═══ Dataset records

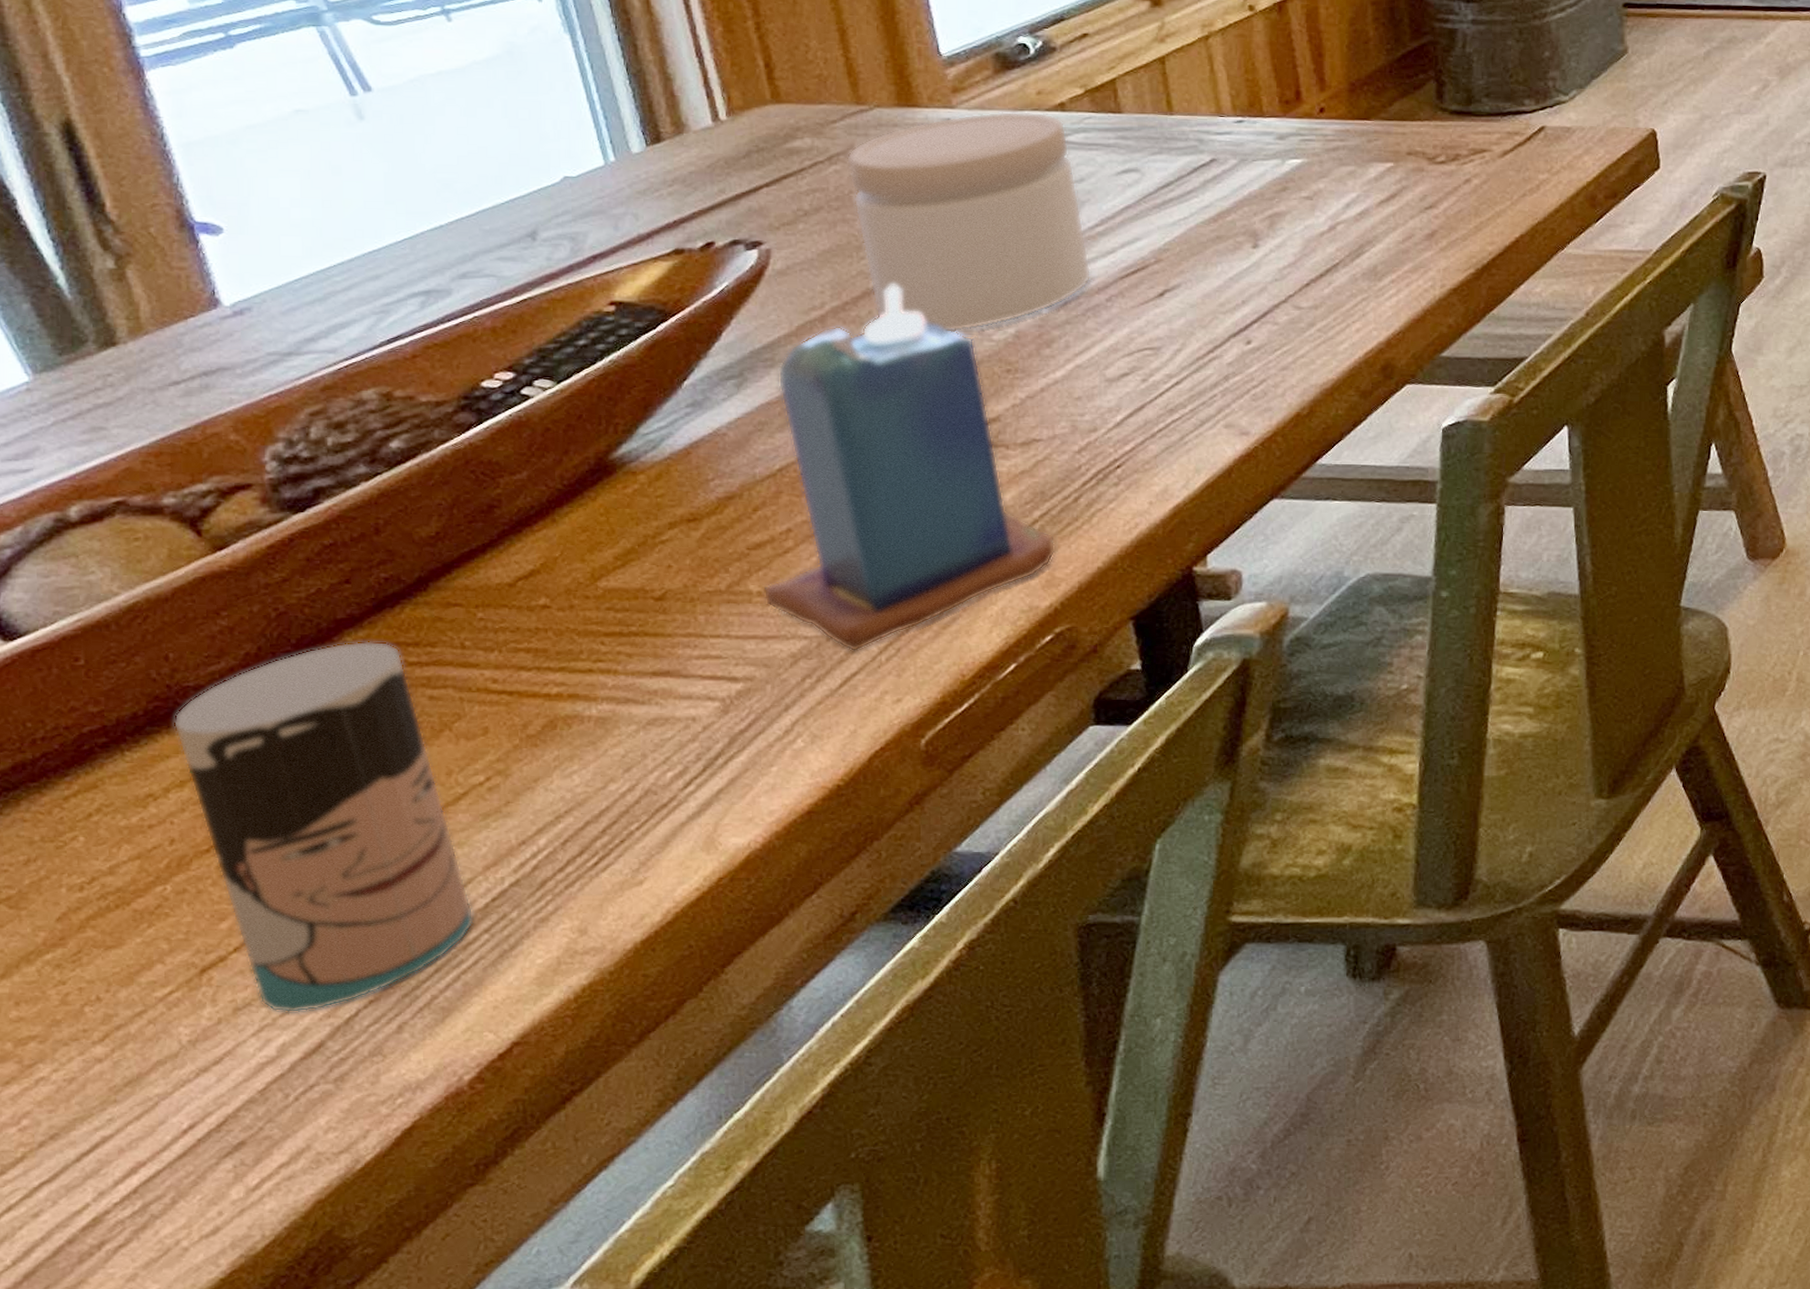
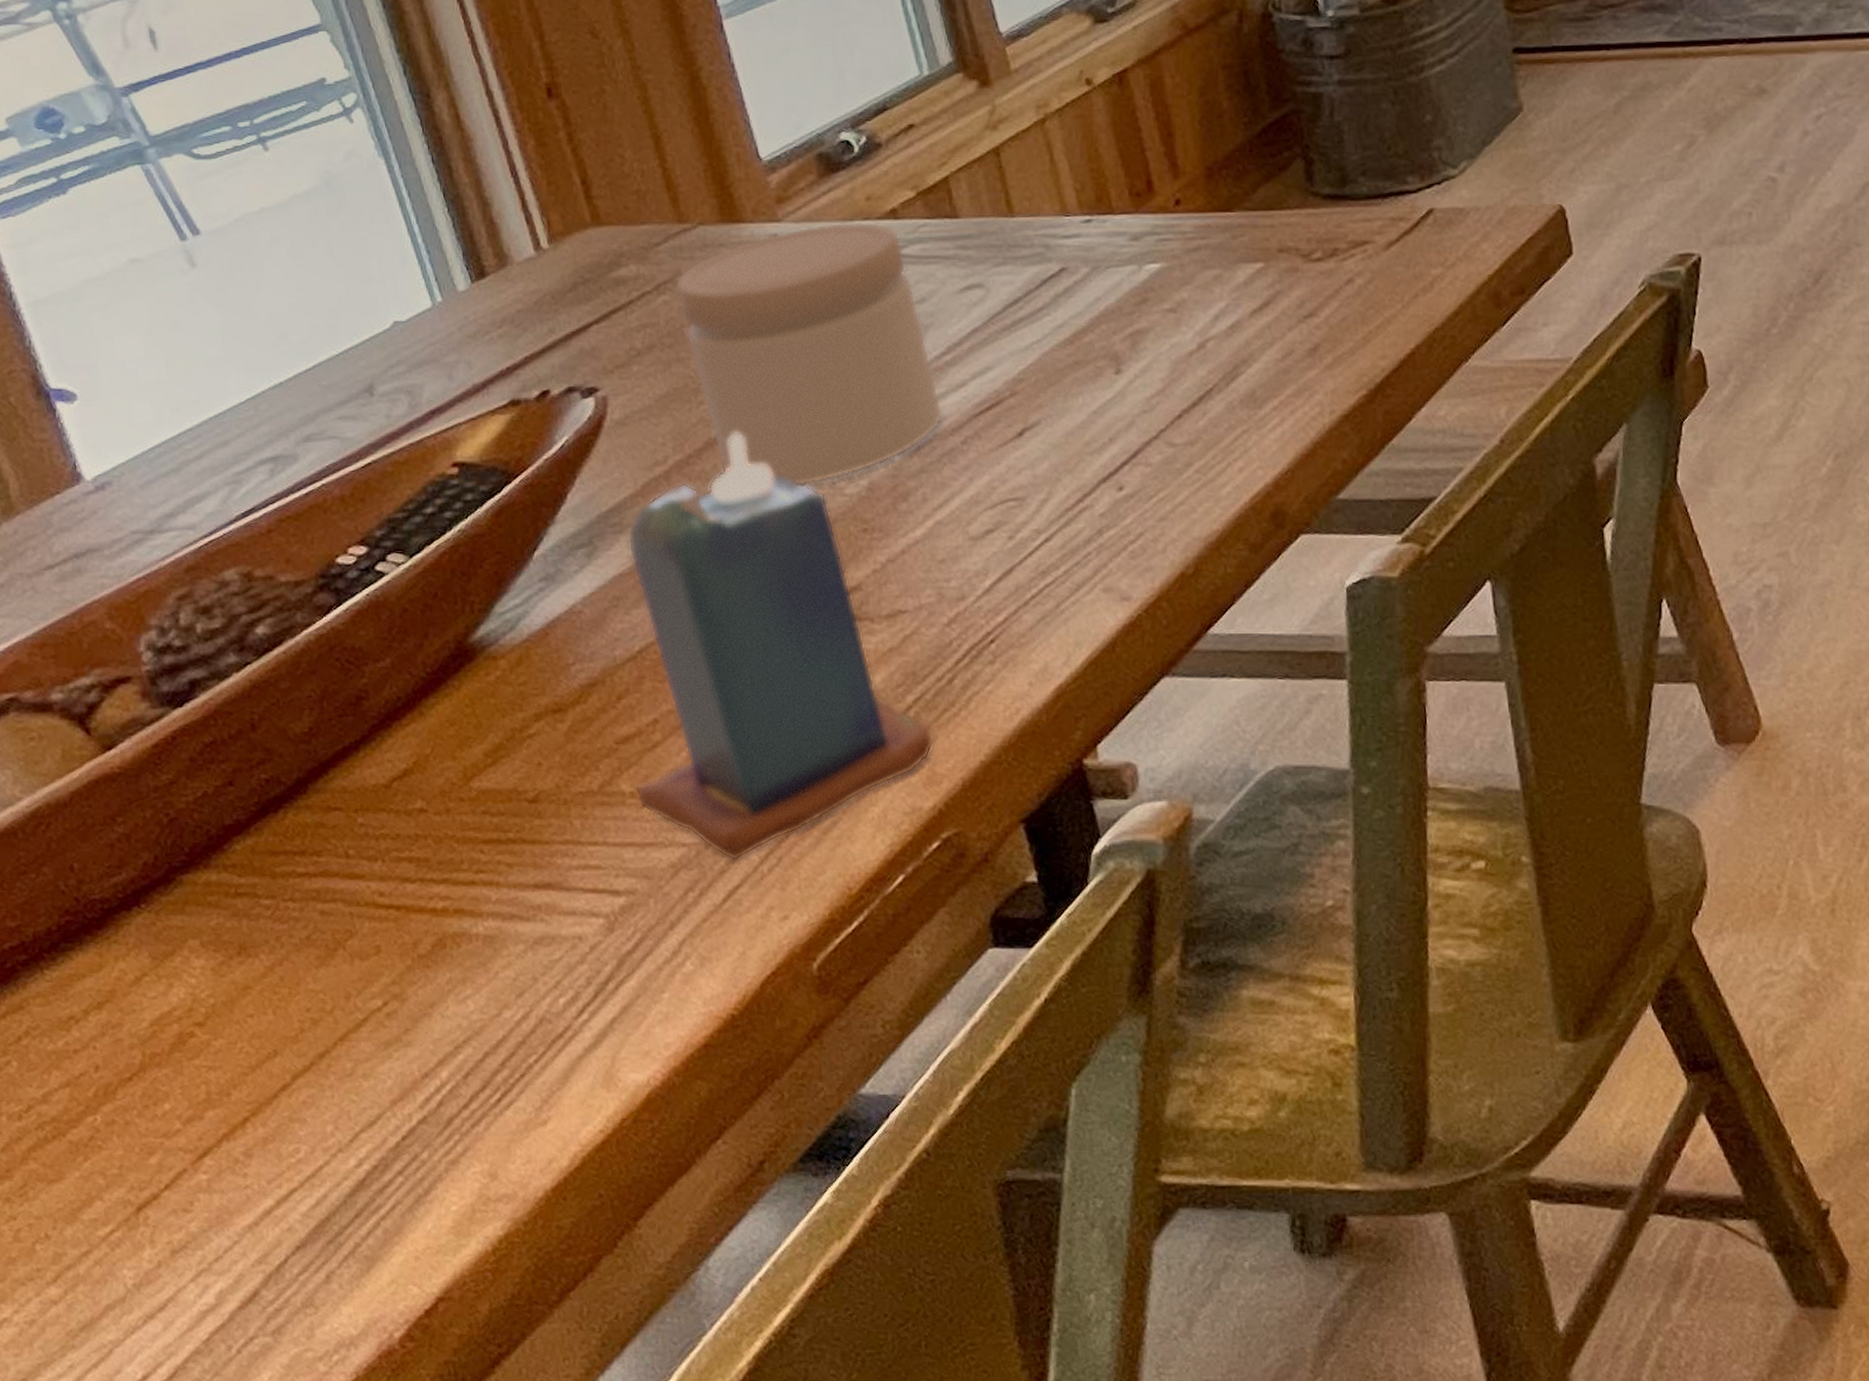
cup: present [173,641,474,1013] -> none [84,849,387,1258]

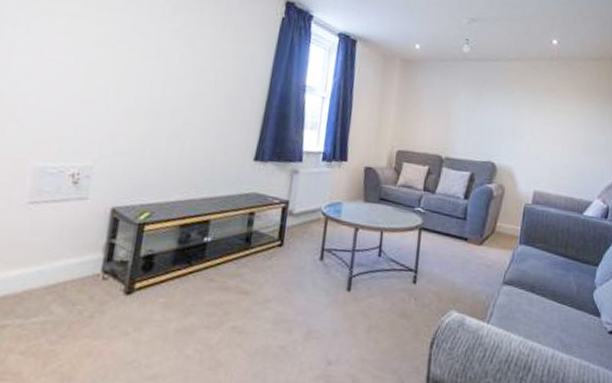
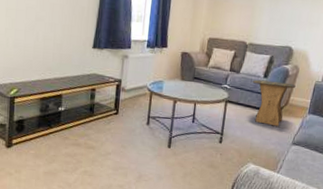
stool: none [451,201,502,261] -> present [253,79,296,127]

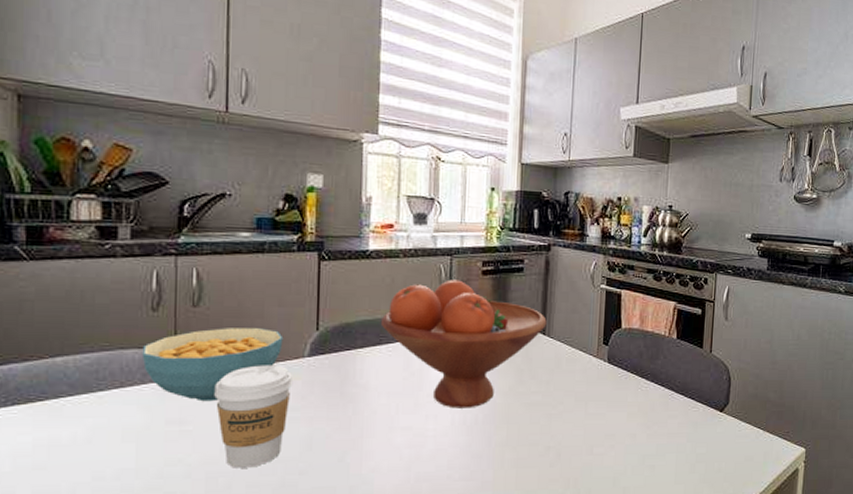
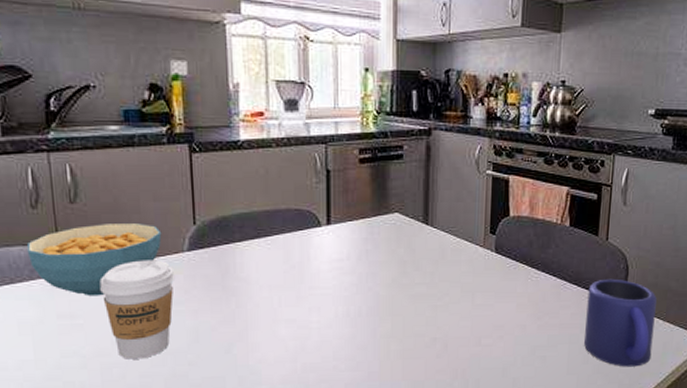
fruit bowl: present [380,279,547,409] -> none [257,169,429,301]
mug: none [691,389,757,476] -> present [584,278,657,367]

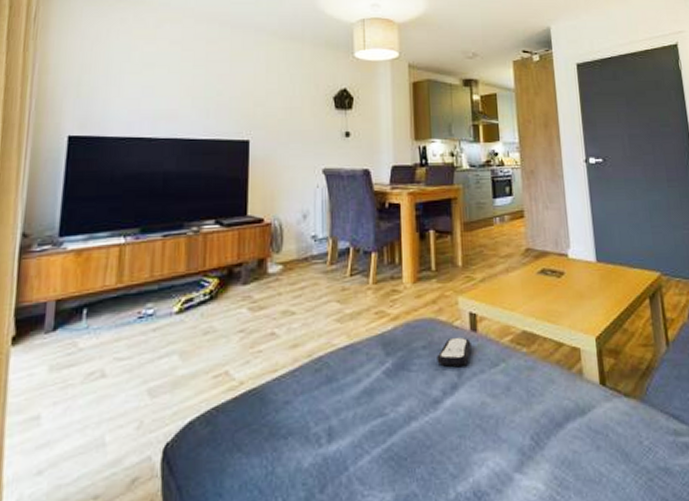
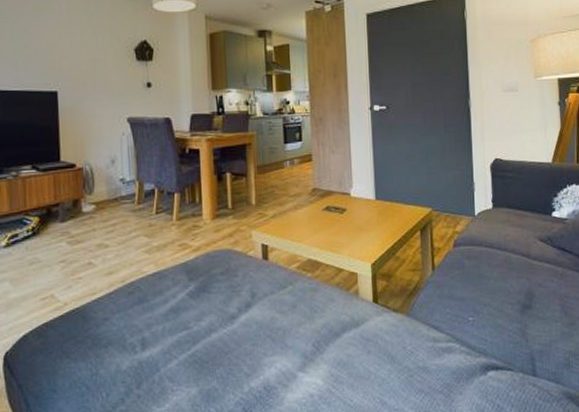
remote control: present [437,337,472,367] -> none [233,264,263,289]

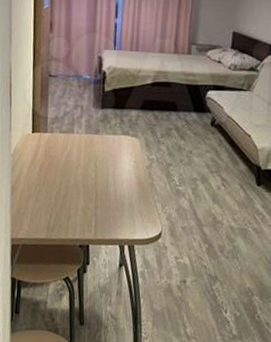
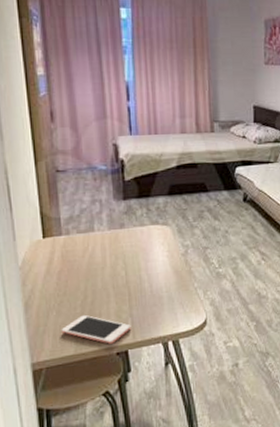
cell phone: none [37,205,94,236] -> present [61,314,131,344]

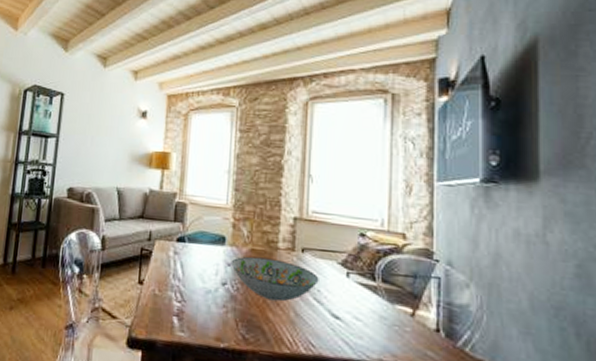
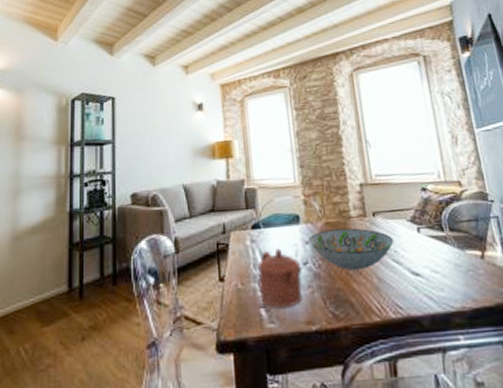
teapot: none [175,264,220,322] -> present [258,248,302,309]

══════

What the task needs is the material above repeated exactly, pictures excepted.

*Result for this task:*
cup: present [173,641,474,1013] -> none [84,849,387,1258]

stool: none [451,201,502,261] -> present [253,79,296,127]

fruit bowl: present [380,279,547,409] -> none [257,169,429,301]
mug: none [691,389,757,476] -> present [584,278,657,367]

remote control: present [437,337,472,367] -> none [233,264,263,289]

cell phone: none [37,205,94,236] -> present [61,314,131,344]

teapot: none [175,264,220,322] -> present [258,248,302,309]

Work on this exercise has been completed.